• Exploring the use of machine learning for daily fire growth prediction in Alaska

      White, James; Walsh, John; Thoman, Richard; Bhatt, Uma (2021-05)
      Wildfire is a natural but often hazardous part of the Alaskan ecosystems. Physically based wildfire models range from simple relationships used for rapid, in-situ fire behavior analysis to complex weather models used for prediction over several days and weeks. Physical models in Alaska, however, often struggle to integrate weather forecast information to make predictions beyond just a few days. The random forest model explored here is able to leverage an array of variables to identify days of enhanced and reduced satellite fire detections.
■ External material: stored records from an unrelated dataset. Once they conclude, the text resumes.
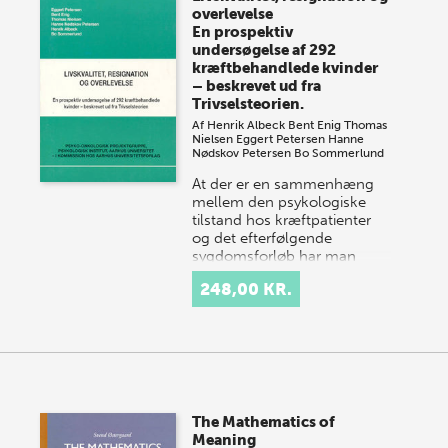
overlevelse
En prospektiv
undersøgelse af 292
kræftbehandlede kvinder
– beskrevet ud fra
Trivselsteorien.
Af
Henrik Albeck
Bent Enig
Thomas
Nielsen
Eggert Petersen
Hanne
Nødskov Petersen
Bo Sommerlund
At der er en sammenhæng
mellem den psykologiske
tilstand hos kræftpatienter
og det efterfølgende
sygdomsforløb har man
længe anet, men denne
248,00 KR.
danske un…
The Mathematics of
Meaning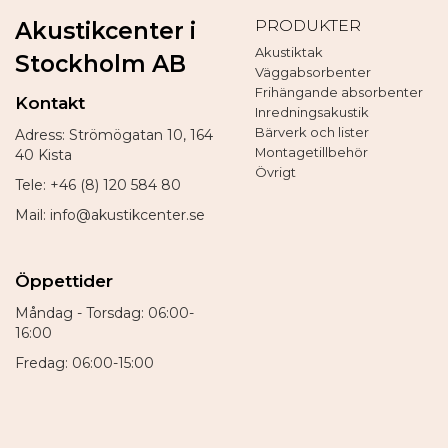
PRODUKTER
Akustikcenter i
Akustiktak
Stockholm AB
Väggabsorbenter
Frihängande absorbenter
Kontakt
Inredningsakustik
Bärverk och lister
Adress: Strömögatan 10, 164
Montagetillbehör
40 Kista
Övrigt
Tele: +46 (8) 120 584 80
Mail: info@akustikcenter.se
Öppettider
Måndag - Torsdag: 06:00-
16:00
Fredag: 06:00-15:00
Peaks and lulls in activity are accurately identified, though exact magnitudes are often incorrect, especially when wildfire suppression efforts occurred. This study emphasizes the use of reanalysis weather variables in addition to antecedent fire activity, highlighting the usefulness of variables like vapor pressure deficit for use in quantitative prediction. By applying weather forecast data, the model generated simulated wildfire forecasts. These forecasts show some success at identifying peaks and lulls in fire activity. Effective lead time varied widely ranging between 1 and 10 days, mostly dependent on the weather model performance. By providing specific timing and using real ensemble forecasts for medium term prediction, a model likes this fills a potential open niche in fire predictive services. Machine learning may be especially useful for its relative efficiency and ease of automation.